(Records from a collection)
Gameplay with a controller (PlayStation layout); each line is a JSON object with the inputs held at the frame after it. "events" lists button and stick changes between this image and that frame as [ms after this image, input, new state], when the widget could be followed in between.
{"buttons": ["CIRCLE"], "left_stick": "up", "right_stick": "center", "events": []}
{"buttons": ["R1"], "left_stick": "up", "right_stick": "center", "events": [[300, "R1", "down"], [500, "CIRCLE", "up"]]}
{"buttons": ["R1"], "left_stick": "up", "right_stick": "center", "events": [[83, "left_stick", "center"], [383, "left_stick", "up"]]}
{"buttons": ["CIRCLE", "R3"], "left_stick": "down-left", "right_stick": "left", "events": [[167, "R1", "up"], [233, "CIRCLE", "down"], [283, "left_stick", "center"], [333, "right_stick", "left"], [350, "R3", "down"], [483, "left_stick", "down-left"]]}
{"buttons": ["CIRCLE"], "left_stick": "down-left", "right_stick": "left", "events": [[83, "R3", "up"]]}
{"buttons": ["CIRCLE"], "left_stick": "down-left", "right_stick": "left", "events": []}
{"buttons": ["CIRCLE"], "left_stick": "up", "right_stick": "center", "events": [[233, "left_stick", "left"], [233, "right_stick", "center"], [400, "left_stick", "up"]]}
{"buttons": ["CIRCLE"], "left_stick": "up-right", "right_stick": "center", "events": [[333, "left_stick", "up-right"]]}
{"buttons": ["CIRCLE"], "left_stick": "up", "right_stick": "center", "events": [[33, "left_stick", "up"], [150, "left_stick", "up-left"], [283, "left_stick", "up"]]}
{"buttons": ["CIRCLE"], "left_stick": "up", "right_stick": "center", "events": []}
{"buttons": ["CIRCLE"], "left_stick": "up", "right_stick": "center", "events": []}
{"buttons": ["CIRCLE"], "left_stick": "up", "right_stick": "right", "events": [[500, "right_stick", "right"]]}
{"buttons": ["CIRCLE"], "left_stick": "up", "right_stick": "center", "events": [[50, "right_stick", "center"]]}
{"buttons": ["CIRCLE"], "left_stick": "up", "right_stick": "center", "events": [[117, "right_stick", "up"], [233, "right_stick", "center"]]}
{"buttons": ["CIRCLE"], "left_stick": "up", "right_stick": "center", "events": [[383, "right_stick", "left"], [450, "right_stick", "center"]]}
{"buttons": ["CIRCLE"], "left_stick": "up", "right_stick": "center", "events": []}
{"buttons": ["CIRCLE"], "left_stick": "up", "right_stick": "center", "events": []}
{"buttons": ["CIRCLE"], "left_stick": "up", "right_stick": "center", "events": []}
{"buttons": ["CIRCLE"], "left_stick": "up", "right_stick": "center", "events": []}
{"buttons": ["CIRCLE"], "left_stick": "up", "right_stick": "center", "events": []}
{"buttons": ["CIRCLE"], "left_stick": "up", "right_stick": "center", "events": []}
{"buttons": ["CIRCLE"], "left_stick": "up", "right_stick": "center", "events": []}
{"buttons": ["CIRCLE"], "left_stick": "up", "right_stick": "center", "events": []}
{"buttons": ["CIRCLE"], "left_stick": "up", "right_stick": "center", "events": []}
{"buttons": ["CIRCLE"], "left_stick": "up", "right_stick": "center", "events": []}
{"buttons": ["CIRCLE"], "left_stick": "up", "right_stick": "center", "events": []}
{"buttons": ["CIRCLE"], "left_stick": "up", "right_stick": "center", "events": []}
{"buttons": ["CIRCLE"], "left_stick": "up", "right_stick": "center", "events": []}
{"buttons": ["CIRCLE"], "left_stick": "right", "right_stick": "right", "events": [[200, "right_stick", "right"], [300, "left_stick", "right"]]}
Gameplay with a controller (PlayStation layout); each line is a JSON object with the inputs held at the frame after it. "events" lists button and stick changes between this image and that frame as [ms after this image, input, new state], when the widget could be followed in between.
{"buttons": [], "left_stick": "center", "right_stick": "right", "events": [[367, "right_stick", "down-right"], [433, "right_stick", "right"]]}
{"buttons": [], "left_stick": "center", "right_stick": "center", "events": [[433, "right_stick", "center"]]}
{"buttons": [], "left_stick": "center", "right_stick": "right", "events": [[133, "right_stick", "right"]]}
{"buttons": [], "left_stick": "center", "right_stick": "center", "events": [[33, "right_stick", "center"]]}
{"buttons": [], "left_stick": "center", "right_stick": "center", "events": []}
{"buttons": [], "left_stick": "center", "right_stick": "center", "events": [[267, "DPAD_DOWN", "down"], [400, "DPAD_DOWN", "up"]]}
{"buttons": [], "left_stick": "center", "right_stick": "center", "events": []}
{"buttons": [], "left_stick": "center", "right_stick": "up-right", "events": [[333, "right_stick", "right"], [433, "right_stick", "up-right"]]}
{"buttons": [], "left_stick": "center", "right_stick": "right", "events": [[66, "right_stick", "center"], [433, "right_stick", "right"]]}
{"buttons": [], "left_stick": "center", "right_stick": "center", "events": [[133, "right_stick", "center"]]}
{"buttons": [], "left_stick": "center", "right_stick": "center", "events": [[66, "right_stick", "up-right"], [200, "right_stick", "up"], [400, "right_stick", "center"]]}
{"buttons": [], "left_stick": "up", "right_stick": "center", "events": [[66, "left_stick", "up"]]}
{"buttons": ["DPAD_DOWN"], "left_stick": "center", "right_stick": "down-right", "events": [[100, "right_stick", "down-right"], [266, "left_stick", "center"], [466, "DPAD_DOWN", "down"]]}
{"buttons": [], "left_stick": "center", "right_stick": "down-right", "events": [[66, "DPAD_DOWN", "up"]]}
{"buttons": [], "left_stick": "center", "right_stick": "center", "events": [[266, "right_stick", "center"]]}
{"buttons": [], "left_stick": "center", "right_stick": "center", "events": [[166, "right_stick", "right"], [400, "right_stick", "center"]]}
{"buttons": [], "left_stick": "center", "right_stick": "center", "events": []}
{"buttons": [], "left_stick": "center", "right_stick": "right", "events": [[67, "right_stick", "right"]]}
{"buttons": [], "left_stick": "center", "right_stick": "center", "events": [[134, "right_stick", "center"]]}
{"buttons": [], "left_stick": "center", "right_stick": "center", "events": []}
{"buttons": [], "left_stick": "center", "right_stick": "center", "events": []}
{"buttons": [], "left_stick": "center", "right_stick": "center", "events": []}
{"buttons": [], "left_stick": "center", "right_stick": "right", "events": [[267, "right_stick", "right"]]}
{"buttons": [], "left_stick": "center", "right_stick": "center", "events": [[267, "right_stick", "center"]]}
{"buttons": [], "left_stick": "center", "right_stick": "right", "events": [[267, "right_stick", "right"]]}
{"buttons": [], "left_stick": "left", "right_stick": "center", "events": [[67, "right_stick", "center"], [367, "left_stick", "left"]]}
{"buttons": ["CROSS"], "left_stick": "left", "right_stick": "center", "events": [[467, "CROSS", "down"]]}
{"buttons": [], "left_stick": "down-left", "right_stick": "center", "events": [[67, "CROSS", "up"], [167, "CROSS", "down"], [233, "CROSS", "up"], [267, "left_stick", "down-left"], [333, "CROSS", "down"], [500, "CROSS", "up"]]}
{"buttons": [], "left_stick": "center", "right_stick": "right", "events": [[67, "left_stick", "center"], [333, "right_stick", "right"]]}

=== Task instructions ===
Write all the entries out again exactly as they are.

=== Finished exercise ===
Gameplay with a controller (PlayStation layout); each line is a JSON object with the inputs held at the frame after it. "events" lists button and stick changes between this image and that frame as [ms after this image, input, new state], when the widget could be followed in between.
{"buttons": ["CIRCLE"], "left_stick": "up", "right_stick": "center", "events": []}
{"buttons": ["R1"], "left_stick": "up", "right_stick": "center", "events": [[300, "R1", "down"], [500, "CIRCLE", "up"]]}
{"buttons": ["R1"], "left_stick": "up", "right_stick": "center", "events": [[83, "left_stick", "center"], [383, "left_stick", "up"]]}
{"buttons": ["CIRCLE", "R3"], "left_stick": "down-left", "right_stick": "left", "events": [[167, "R1", "up"], [233, "CIRCLE", "down"], [283, "left_stick", "center"], [333, "right_stick", "left"], [350, "R3", "down"], [483, "left_stick", "down-left"]]}
{"buttons": ["CIRCLE"], "left_stick": "down-left", "right_stick": "left", "events": [[83, "R3", "up"]]}
{"buttons": ["CIRCLE"], "left_stick": "down-left", "right_stick": "left", "events": []}
{"buttons": ["CIRCLE"], "left_stick": "up", "right_stick": "center", "events": [[233, "left_stick", "left"], [233, "right_stick", "center"], [400, "left_stick", "up"]]}
{"buttons": ["CIRCLE"], "left_stick": "up-right", "right_stick": "center", "events": [[333, "left_stick", "up-right"]]}
{"buttons": ["CIRCLE"], "left_stick": "up", "right_stick": "center", "events": [[33, "left_stick", "up"], [150, "left_stick", "up-left"], [283, "left_stick", "up"]]}
{"buttons": ["CIRCLE"], "left_stick": "up", "right_stick": "center", "events": []}
{"buttons": ["CIRCLE"], "left_stick": "up", "right_stick": "center", "events": []}
{"buttons": ["CIRCLE"], "left_stick": "up", "right_stick": "right", "events": [[500, "right_stick", "right"]]}
{"buttons": ["CIRCLE"], "left_stick": "up", "right_stick": "center", "events": [[50, "right_stick", "center"]]}
{"buttons": ["CIRCLE"], "left_stick": "up", "right_stick": "center", "events": [[117, "right_stick", "up"], [233, "right_stick", "center"]]}
{"buttons": ["CIRCLE"], "left_stick": "up", "right_stick": "center", "events": [[383, "right_stick", "left"], [450, "right_stick", "center"]]}
{"buttons": ["CIRCLE"], "left_stick": "up", "right_stick": "center", "events": []}
{"buttons": ["CIRCLE"], "left_stick": "up", "right_stick": "center", "events": []}
{"buttons": ["CIRCLE"], "left_stick": "up", "right_stick": "center", "events": []}
{"buttons": ["CIRCLE"], "left_stick": "up", "right_stick": "center", "events": []}
{"buttons": ["CIRCLE"], "left_stick": "up", "right_stick": "center", "events": []}
{"buttons": ["CIRCLE"], "left_stick": "up", "right_stick": "center", "events": []}
{"buttons": ["CIRCLE"], "left_stick": "up", "right_stick": "center", "events": []}
{"buttons": ["CIRCLE"], "left_stick": "up", "right_stick": "center", "events": []}
{"buttons": ["CIRCLE"], "left_stick": "up", "right_stick": "center", "events": []}
{"buttons": ["CIRCLE"], "left_stick": "up", "right_stick": "center", "events": []}
{"buttons": ["CIRCLE"], "left_stick": "up", "right_stick": "center", "events": []}
{"buttons": ["CIRCLE"], "left_stick": "up", "right_stick": "center", "events": []}
{"buttons": ["CIRCLE"], "left_stick": "up", "right_stick": "center", "events": []}
{"buttons": ["CIRCLE"], "left_stick": "right", "right_stick": "right", "events": [[200, "right_stick", "right"], [300, "left_stick", "right"]]}
Gameplay with a controller (PlayStation layout); each line is a JSON object with the inputs held at the frame after it. "events" lists button and stick changes between this image and that frame as [ms after this image, input, new state], when the widget could be followed in between.
{"buttons": [], "left_stick": "center", "right_stick": "right", "events": [[367, "right_stick", "down-right"], [433, "right_stick", "right"]]}
{"buttons": [], "left_stick": "center", "right_stick": "center", "events": [[433, "right_stick", "center"]]}
{"buttons": [], "left_stick": "center", "right_stick": "right", "events": [[133, "right_stick", "right"]]}
{"buttons": [], "left_stick": "center", "right_stick": "center", "events": [[33, "right_stick", "center"]]}
{"buttons": [], "left_stick": "center", "right_stick": "center", "events": []}
{"buttons": [], "left_stick": "center", "right_stick": "center", "events": [[267, "DPAD_DOWN", "down"], [400, "DPAD_DOWN", "up"]]}
{"buttons": [], "left_stick": "center", "right_stick": "center", "events": []}
{"buttons": [], "left_stick": "center", "right_stick": "up-right", "events": [[333, "right_stick", "right"], [433, "right_stick", "up-right"]]}
{"buttons": [], "left_stick": "center", "right_stick": "right", "events": [[66, "right_stick", "center"], [433, "right_stick", "right"]]}
{"buttons": [], "left_stick": "center", "right_stick": "center", "events": [[133, "right_stick", "center"]]}
{"buttons": [], "left_stick": "center", "right_stick": "center", "events": [[66, "right_stick", "up-right"], [200, "right_stick", "up"], [400, "right_stick", "center"]]}
{"buttons": [], "left_stick": "up", "right_stick": "center", "events": [[66, "left_stick", "up"]]}
{"buttons": ["DPAD_DOWN"], "left_stick": "center", "right_stick": "down-right", "events": [[100, "right_stick", "down-right"], [266, "left_stick", "center"], [466, "DPAD_DOWN", "down"]]}
{"buttons": [], "left_stick": "center", "right_stick": "down-right", "events": [[66, "DPAD_DOWN", "up"]]}
{"buttons": [], "left_stick": "center", "right_stick": "center", "events": [[266, "right_stick", "center"]]}
{"buttons": [], "left_stick": "center", "right_stick": "center", "events": [[166, "right_stick", "right"], [400, "right_stick", "center"]]}
{"buttons": [], "left_stick": "center", "right_stick": "center", "events": []}
{"buttons": [], "left_stick": "center", "right_stick": "right", "events": [[67, "right_stick", "right"]]}
{"buttons": [], "left_stick": "center", "right_stick": "center", "events": [[134, "right_stick", "center"]]}
{"buttons": [], "left_stick": "center", "right_stick": "center", "events": []}
{"buttons": [], "left_stick": "center", "right_stick": "center", "events": []}
{"buttons": [], "left_stick": "center", "right_stick": "center", "events": []}
{"buttons": [], "left_stick": "center", "right_stick": "right", "events": [[267, "right_stick", "right"]]}
{"buttons": [], "left_stick": "center", "right_stick": "center", "events": [[267, "right_stick", "center"]]}
{"buttons": [], "left_stick": "center", "right_stick": "right", "events": [[267, "right_stick", "right"]]}
{"buttons": [], "left_stick": "left", "right_stick": "center", "events": [[67, "right_stick", "center"], [367, "left_stick", "left"]]}
{"buttons": ["CROSS"], "left_stick": "left", "right_stick": "center", "events": [[467, "CROSS", "down"]]}
{"buttons": [], "left_stick": "down-left", "right_stick": "center", "events": [[67, "CROSS", "up"], [167, "CROSS", "down"], [233, "CROSS", "up"], [267, "left_stick", "down-left"], [333, "CROSS", "down"], [500, "CROSS", "up"]]}
{"buttons": [], "left_stick": "center", "right_stick": "right", "events": [[67, "left_stick", "center"], [333, "right_stick", "right"]]}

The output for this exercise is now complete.